Le 23 juillet 1960, en provenance de Buenos Aires, Adolfo Bioy Casares atterrit à l'aéroport de Rio de Janeiro. L'homme a 45 ans, porte beau, mais pourtant écrit déjà des phrases comme "on se rend compte que l'on est vieux quand on voit apparaître des taches sur ses mains et que l'on devient invisible pour les femmes". C'est d'ailleurs une femme invisible qui est la cause secrète de son séjour au Brésil. Elle s'appelle Ophelia, est carioca, il l'a rencontrée sur un paquebot transatlantique il y a dix ans, un jour où, très jeune fille, elle s'évanouit d'amour pour lui... Il la revit à Paris, pour quelques chastes baisers dans des jardins, et puis plus rien. Bioy espère que ce séjour en terre brésilienne lui permettra de la retrouver. La raison officielle de son voyage étant, quant à elle, le congrès du Pen Club international.

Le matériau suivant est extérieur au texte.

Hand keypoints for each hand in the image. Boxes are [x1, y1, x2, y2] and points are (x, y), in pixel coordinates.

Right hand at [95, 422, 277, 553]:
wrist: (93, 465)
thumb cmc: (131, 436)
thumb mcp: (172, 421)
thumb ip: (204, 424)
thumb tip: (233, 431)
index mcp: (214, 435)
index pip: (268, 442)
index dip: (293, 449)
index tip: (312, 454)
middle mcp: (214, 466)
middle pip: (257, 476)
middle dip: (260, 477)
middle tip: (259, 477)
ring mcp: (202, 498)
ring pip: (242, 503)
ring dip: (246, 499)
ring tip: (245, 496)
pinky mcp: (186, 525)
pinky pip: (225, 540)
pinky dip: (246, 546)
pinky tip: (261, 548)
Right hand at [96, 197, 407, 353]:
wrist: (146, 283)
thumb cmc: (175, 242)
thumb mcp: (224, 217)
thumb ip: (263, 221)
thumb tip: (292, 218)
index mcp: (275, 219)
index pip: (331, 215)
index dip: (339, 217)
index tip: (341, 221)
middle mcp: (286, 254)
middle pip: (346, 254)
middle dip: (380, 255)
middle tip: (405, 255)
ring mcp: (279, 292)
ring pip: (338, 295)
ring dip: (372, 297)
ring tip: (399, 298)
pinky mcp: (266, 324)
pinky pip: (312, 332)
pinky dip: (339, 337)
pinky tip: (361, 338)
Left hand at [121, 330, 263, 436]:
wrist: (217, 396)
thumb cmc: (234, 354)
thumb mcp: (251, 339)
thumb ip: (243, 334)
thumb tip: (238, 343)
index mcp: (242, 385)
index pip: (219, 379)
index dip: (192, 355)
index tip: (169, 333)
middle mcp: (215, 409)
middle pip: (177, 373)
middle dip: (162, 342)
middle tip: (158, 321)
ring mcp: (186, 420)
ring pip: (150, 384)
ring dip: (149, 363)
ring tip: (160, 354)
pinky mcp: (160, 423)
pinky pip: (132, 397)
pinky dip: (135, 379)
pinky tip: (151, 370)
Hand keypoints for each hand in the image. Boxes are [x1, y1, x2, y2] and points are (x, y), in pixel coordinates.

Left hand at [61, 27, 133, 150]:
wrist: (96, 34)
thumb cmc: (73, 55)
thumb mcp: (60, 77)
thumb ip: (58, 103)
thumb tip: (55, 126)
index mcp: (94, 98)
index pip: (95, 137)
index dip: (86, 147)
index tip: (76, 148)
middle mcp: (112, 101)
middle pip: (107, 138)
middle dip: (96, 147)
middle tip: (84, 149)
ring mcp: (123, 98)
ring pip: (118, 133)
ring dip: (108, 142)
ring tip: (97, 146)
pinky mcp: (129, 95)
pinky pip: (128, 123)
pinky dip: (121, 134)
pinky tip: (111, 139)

Durant cette semaine, qui le mènera de Rio à São Paulo en passant par Brasilia, alors en construction, l'auteur de L'invention de Morel est promené de réceptions en communications savantes et souvent bouffonnes. Il paraît un peu dépassé par les événements, ne trouvant de complicité qu'auprès de Moravia, se faisant snober par Graham Greene, n'appelant autrement Elsa Morante que "Mme Moravia" (à la fureur de la principale intéressée), rivalisant d'amabilités avec Roger Caillois qu'il déteste cordialement, se réfugiant dans les rencontres de hasard (comme celle, très savoureuse, avec un coureur cycliste chilien et érotomane) et la rêverie d'une Ophelia chaque jour plus fantasmée.
Ecrivain de l'étrangeté du réel, Bioy Casares a scrupuleusement tenu le journal de son séjour brésilien qui aurait été navrant si la littérature ne lui donnait ainsi les contours d'une épopée. C'est celui-ci qui paraît enfin en France sous le titre Quelques jours au Brésil. Dû à l'intercession de son ami Michel Lafon, auteur de la postface, ce volume est loin d'être "une note de bas de page de l'oeuvre". C'est un texte sec, sans apprêt, dont l'ironie et la discrète mélancolie nous rendent tout le génie du plus béarnais des grands latinos.